_Task brief:_
Count every line of the material that holds the string "left". Respond with the total only.

_Information provided:_
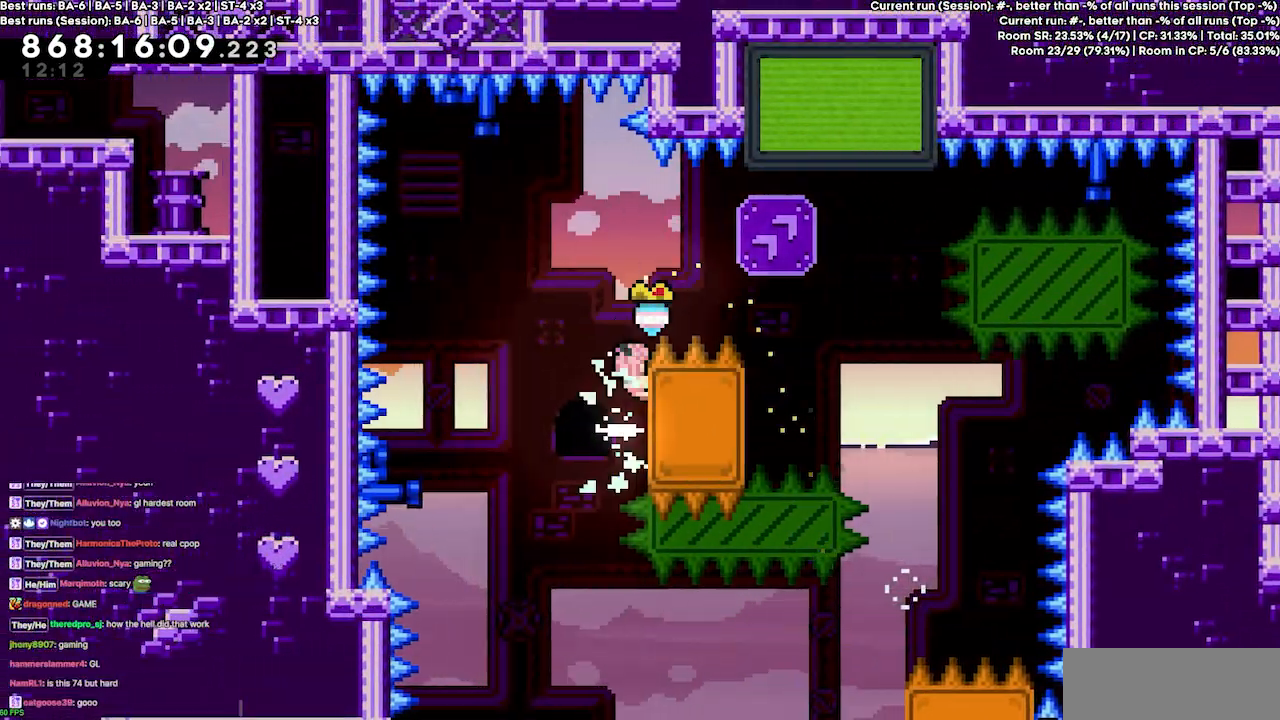
{"keys": ["jump4", "right", "up"], "events": [[167, "jump4", "down"], [300, "grab", "up"]]}
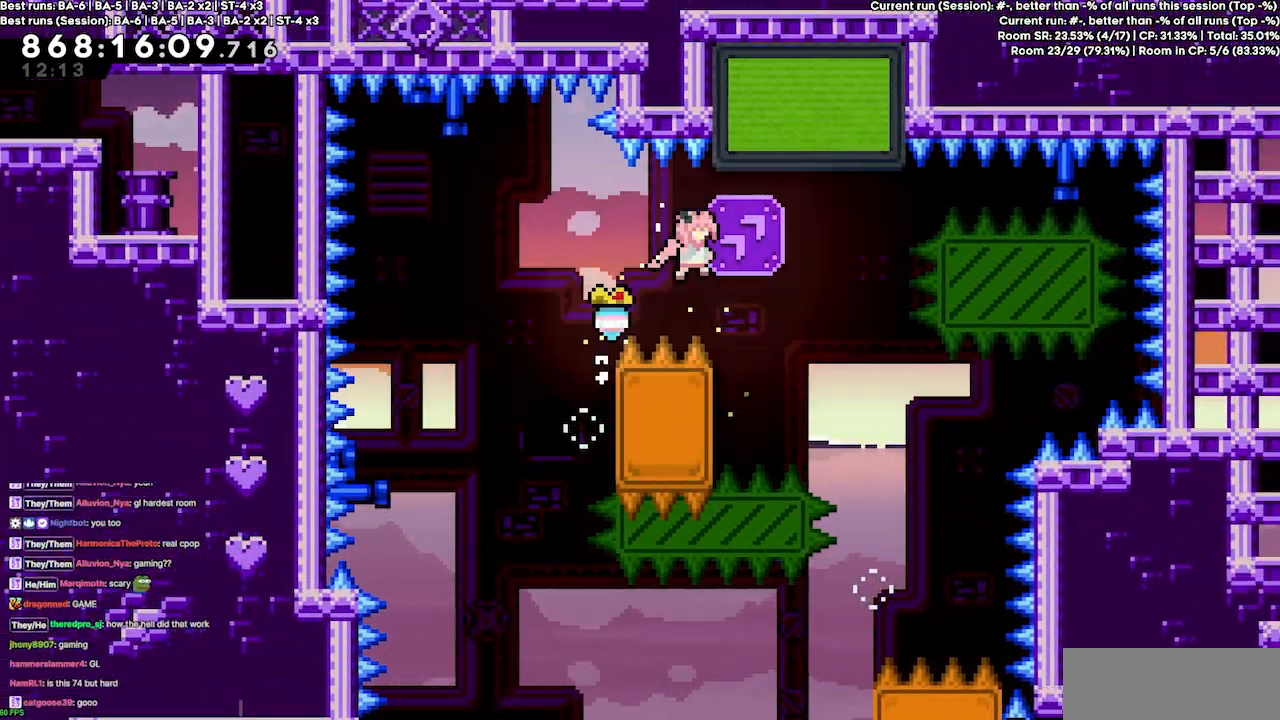
{"keys": ["grab", "left", "up"], "events": [[100, "up", "up"], [133, "right", "up"], [200, "jump4", "up"], [267, "grab", "down"], [267, "left", "down"], [267, "up", "down"]]}
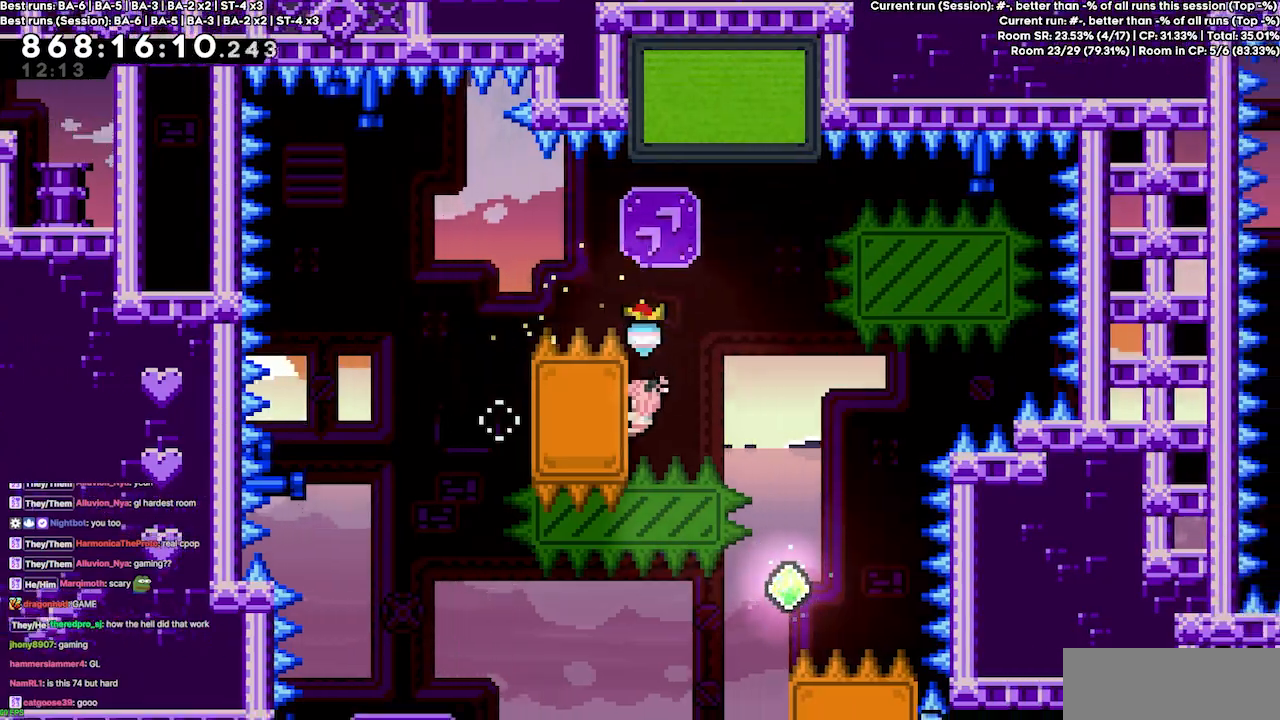
{"keys": ["jump4"], "events": [[233, "up", "up"], [300, "left", "up"], [333, "grab", "up"], [400, "jump4", "down"]]}
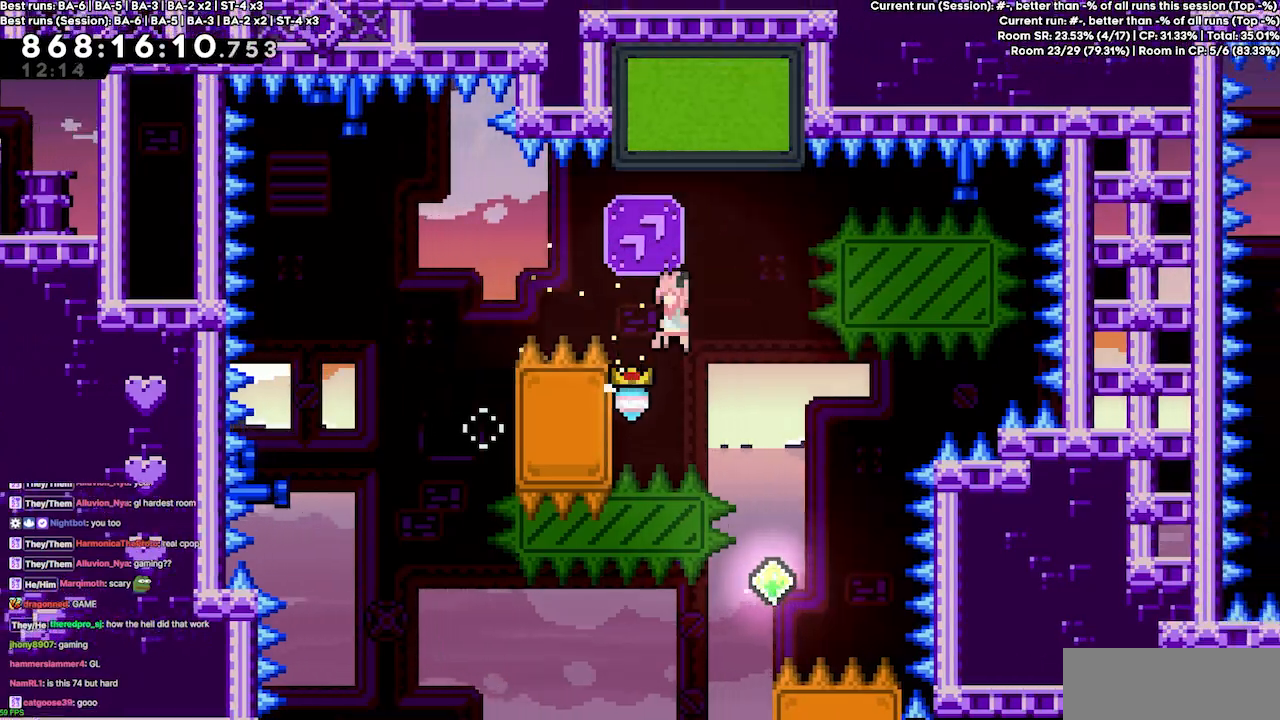
{"keys": ["jump4", "up"], "events": [[133, "right", "down"], [267, "right", "up"], [300, "dash", "down"], [300, "up", "down"], [500, "dash", "up"]]}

_Answer below:_
2